Job item ->
Search the data for the string "LIST" and copy each line where it turns up.

Electronic design files
——————————

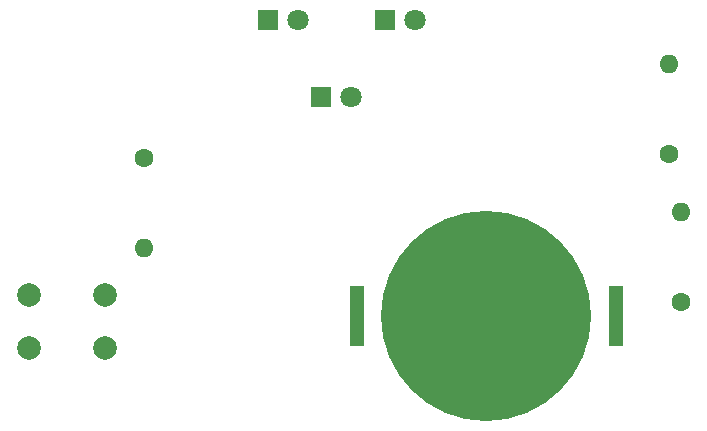
<source format=gbs>
G04 #@! TF.GenerationSoftware,KiCad,Pcbnew,8.0.6*
G04 #@! TF.CreationDate,2025-05-21T14:19:44-04:00*
G04 #@! TF.ProjectId,DJUNGELSKOG Keychain,444a554e-4745-44c5-934b-4f47204b6579,rev?*
G04 #@! TF.SameCoordinates,Original*
G04 #@! TF.FileFunction,Soldermask,Bot*
G04 #@! TF.FilePolarity,Negative*
%FSLAX46Y46*%
G04 Gerber Fmt 4.6, Leading zero omitted, Abs format (unit mm)*
G04 Created by KiCad (PCBNEW 8.0.6) date 2025-05-21 14:19:44*
%MOMM*%
%LPD*%
G01*
G04 APERTURE LIST*
%ADD10R,1.800000X1.800000*%
%ADD11C,1.800000*%
%ADD12C,2.000000*%
%ADD13C,1.600000*%
%ADD14O,1.600000X1.600000*%
%ADD15R,1.270000X5.080000*%
%ADD16C,17.800000*%
G04 APERTURE END LIST*
D10*
G04 #@! TO.C,D2*
X137960000Y-101500000D03*
D11*
X140500000Y-101500000D03*
G04 #@! TD*
D10*
G04 #@! TO.C,.*
X133500000Y-95000000D03*
D11*
X136040000Y-95000000D03*
G04 #@! TD*
D10*
G04 #@! TO.C,.*
X143460000Y-95000000D03*
D11*
X146000000Y-95000000D03*
G04 #@! TD*
D12*
G04 #@! TO.C,SW1*
X119750000Y-118250000D03*
X113250000Y-118250000D03*
X119750000Y-122750000D03*
X113250000Y-122750000D03*
G04 #@! TD*
D13*
G04 #@! TO.C,R1*
X123000000Y-106690000D03*
D14*
X123000000Y-114310000D03*
G04 #@! TD*
D13*
G04 #@! TO.C,R2*
X168500000Y-118810000D03*
D14*
X168500000Y-111190000D03*
G04 #@! TD*
D13*
G04 #@! TO.C,R3*
X167500000Y-106310000D03*
D14*
X167500000Y-98690000D03*
G04 #@! TD*
D15*
G04 #@! TO.C,BT1*
X162985000Y-120000000D03*
X141015000Y-120000000D03*
D16*
X152000000Y-120000000D03*
G04 #@! TD*
M02*

</source>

——————————

Solution to this problem ->
G04 APERTURE LIST*
G04 APERTURE END LIST*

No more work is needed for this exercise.